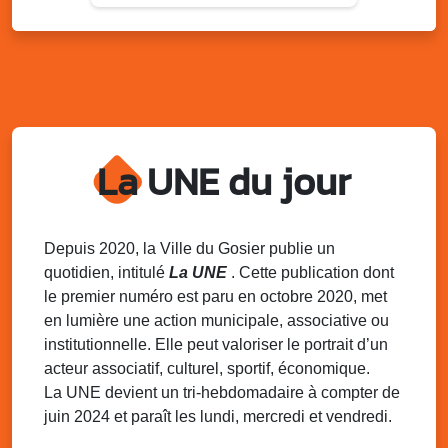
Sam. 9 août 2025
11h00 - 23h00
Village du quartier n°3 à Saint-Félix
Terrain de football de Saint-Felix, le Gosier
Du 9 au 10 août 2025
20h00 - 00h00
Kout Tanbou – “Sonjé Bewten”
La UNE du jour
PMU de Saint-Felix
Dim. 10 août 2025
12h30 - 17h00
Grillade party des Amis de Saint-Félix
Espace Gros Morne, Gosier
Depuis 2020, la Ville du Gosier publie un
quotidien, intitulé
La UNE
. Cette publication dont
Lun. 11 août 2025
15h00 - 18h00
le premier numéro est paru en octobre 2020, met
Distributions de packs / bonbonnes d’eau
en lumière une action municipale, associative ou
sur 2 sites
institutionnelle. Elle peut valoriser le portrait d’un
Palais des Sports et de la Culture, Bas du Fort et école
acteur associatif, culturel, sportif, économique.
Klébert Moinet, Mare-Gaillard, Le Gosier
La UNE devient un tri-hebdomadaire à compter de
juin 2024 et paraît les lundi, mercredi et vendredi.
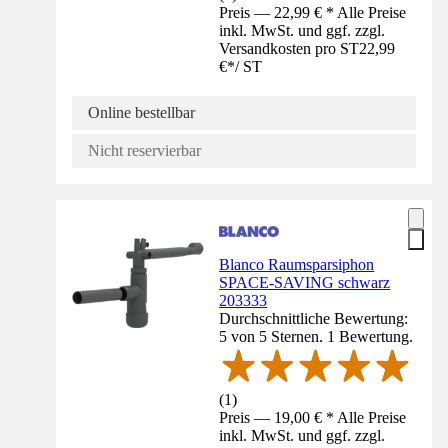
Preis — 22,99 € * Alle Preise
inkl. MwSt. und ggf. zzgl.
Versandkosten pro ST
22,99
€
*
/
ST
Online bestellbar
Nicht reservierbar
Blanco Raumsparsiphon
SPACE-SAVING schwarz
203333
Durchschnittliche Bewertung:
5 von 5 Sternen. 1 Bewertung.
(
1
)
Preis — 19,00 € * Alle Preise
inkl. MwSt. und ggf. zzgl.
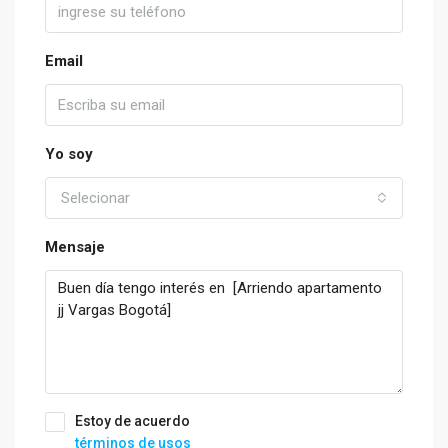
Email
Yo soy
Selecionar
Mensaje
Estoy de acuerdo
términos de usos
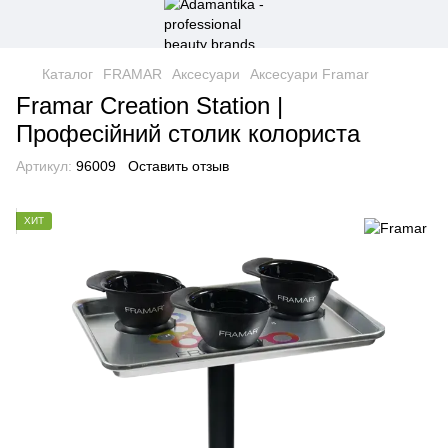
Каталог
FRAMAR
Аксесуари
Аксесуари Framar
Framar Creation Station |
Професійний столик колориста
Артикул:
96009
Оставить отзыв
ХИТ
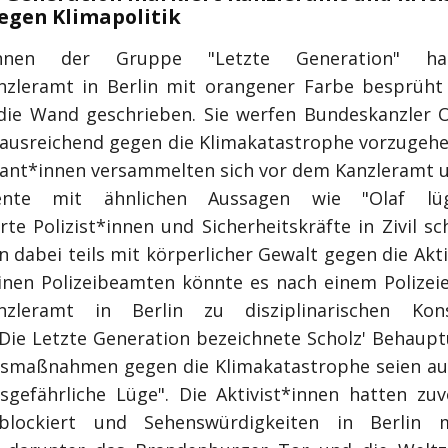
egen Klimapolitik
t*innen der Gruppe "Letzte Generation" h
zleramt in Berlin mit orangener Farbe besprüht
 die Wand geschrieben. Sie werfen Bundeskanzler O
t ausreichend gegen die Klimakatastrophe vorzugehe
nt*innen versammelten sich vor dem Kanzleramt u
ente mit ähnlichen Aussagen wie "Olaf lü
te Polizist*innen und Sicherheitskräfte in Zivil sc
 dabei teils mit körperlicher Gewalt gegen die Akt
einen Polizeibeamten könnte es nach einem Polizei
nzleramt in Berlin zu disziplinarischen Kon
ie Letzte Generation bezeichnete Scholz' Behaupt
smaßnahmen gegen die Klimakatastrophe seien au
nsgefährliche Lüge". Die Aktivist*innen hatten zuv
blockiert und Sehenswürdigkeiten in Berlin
──────
ACTION ITEM:
Copy all the text lines from the data above without changing anything, and leave the pictures out of your answer.

RESULT:
Sam. 9 août 2025
11h00 - 23h00
Village du quartier n°3 à Saint-Félix
Terrain de football de Saint-Felix, le Gosier
Du 9 au 10 août 2025
20h00 - 00h00
Kout Tanbou – “Sonjé Bewten”
La UNE du jour
PMU de Saint-Felix
Dim. 10 août 2025
12h30 - 17h00
Grillade party des Amis de Saint-Félix
Espace Gros Morne, Gosier
Depuis 2020, la Ville du Gosier publie un
quotidien, intitulé
La UNE
. Cette publication dont
Lun. 11 août 2025
15h00 - 18h00
le premier numéro est paru en octobre 2020, met
Distributions de packs / bonbonnes d’eau
en lumière une action municipale, associative ou
sur 2 sites
institutionnelle. Elle peut valoriser le portrait d’un
Palais des Sports et de la Culture, Bas du Fort et école
acteur associatif, culturel, sportif, économique.
Klébert Moinet, Mare-Gaillard, Le Gosier
La UNE devient un tri-hebdomadaire à compter de
juin 2024 et paraît les lundi, mercredi et vendredi.
Preis — 22,99 € * Alle Preise
inkl. MwSt. und ggf. zzgl.
Versandkosten pro ST
22,99
€
*
/
ST
Online bestellbar
Nicht reservierbar
Blanco Raumsparsiphon
SPACE-SAVING schwarz
203333
Durchschnittliche Bewertung:
5 von 5 Sternen. 1 Bewertung.
(
1
)
Preis — 19,00 € * Alle Preise
inkl. MwSt. und ggf. zzgl.
Email
Yo soy
Selecionar
Mensaje
Estoy de acuerdo
términos de usos
Каталог
FRAMAR
Аксесуари
Аксесуари Framar
Framar Creation Station |
Професійний столик колориста
Артикул:
96009
Оставить отзыв
ХИТ
egen Klimapolitik
t*innen der Gruppe "Letzte Generation" h
zleramt in Berlin mit orangener Farbe besprüht
 die Wand geschrieben. Sie werfen Bundeskanzler O
t ausreichend gegen die Klimakatastrophe vorzugehe
nt*innen versammelten sich vor dem Kanzleramt u
ente mit ähnlichen Aussagen wie "Olaf lü
te Polizist*innen und Sicherheitskräfte in Zivil sc
 dabei teils mit körperlicher Gewalt gegen die Akt
einen Polizeibeamten könnte es nach einem Polizei
nzleramt in Berlin zu disziplinarischen Kon
ie Letzte Generation bezeichnete Scholz' Behaupt
smaßnahmen gegen die Klimakatastrophe seien au
nsgefährliche Lüge". Die Aktivist*innen hatten zuv
blockiert und Sehenswürdigkeiten in Berlin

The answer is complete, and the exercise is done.